• Argentina – A new CPI to come and an end to the soybean “strike;”
  • Ghana – predictions of a large further devaluation;
  • Kenya – arrest of CB President ordered;
  • Turkey – a yawning current-account BoP deficit; Venezuela – protest demonstrations.

AUSTRALIA:  The Reserve Bank seems to have accepted the AUD’s strength and has ended its two-year monetary easing cycle. The Aussie dollar is still likely to fall over the coming year, despite the (premature?) expectation of stronger economic growth.

BOLIVIA:  The economy is doing well, both internally and externally, and the near-term prospects are quite bright, some problem areas notwithstanding. Socio-politically, though, the country is on the verge of becoming an international center of organized crime and terrorist-related activities.

CANADA:  The Finance Ministry has stepped up efforts to return the country to a fiscal surplus notwithstanding the sluggishness of the economy. The official hope is that the CAD’s FX market decline will bring sufficient relief to exporters to spur shipments abroad and with them the economy as a whole. There are, however, still downside risks the authorities need to worry about.

CENTRAL AFRICAN REPUBLIC:  The country has a new president and a new PM, both meant to be transitional. The UN Security Council has approved the deployment of European troops. It has also created a sanctions regime. But there is no guarantee that any of this will suffice to halt the killing and lead this vast land to stability and economic progress.

CHINA: The Year of the Horse began with a fresh slew of dire predictions for the economy, ranging from a dramatic slowdown in activity to a credit collapse because of uncontrollable bad debts. The warnings of stalling growth are wildly exaggerated, however, and those pertaining to debt are premature.

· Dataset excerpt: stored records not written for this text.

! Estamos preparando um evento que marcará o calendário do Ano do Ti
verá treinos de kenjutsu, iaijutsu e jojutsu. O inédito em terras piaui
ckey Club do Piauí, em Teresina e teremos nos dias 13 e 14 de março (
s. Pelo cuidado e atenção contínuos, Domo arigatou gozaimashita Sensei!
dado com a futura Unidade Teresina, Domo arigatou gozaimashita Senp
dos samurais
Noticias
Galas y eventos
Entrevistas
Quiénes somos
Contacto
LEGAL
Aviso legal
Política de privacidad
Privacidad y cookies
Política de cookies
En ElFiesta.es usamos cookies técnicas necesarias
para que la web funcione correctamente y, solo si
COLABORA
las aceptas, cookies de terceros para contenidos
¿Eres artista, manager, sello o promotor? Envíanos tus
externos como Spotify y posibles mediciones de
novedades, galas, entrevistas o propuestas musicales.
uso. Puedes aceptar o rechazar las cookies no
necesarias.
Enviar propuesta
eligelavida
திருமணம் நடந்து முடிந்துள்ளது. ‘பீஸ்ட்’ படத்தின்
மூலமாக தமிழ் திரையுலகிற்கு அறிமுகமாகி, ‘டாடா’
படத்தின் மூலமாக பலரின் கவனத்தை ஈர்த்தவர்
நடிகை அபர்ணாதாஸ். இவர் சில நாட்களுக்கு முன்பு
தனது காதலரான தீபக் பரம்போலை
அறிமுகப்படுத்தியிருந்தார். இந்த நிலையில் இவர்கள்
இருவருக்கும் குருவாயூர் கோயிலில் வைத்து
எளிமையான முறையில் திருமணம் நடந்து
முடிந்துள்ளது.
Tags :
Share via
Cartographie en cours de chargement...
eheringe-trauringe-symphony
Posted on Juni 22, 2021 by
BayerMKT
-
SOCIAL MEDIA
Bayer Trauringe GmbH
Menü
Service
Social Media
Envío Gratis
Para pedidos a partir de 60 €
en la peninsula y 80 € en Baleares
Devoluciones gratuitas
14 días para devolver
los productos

INDONESIA: Economic growth quickened in last year’s final quarter and the rupiah has been stronger so far in 2014, but it is still questionable whether either of these developments can be sustained. On the negative side, a ban on raw ore exports is likely to hurt the external accounts.

KAZAKHSTAN: The large devaluation to which the tenge has been subjected makes one wonder why the authorities wanted to give the country that much room in macroeconomic terms. Inflation is not much of a problem at this point, however, while the current-account balance of payments surplus has dwindled.

YEMEN: The country’s geopolitical importance will see to it that foreign powers remain involved in Yemen’s political and economic transition, but this continues to be a fragile process with an uncertain outcome. While the political future remains hard to predict, policy paralysis will drag on the economy.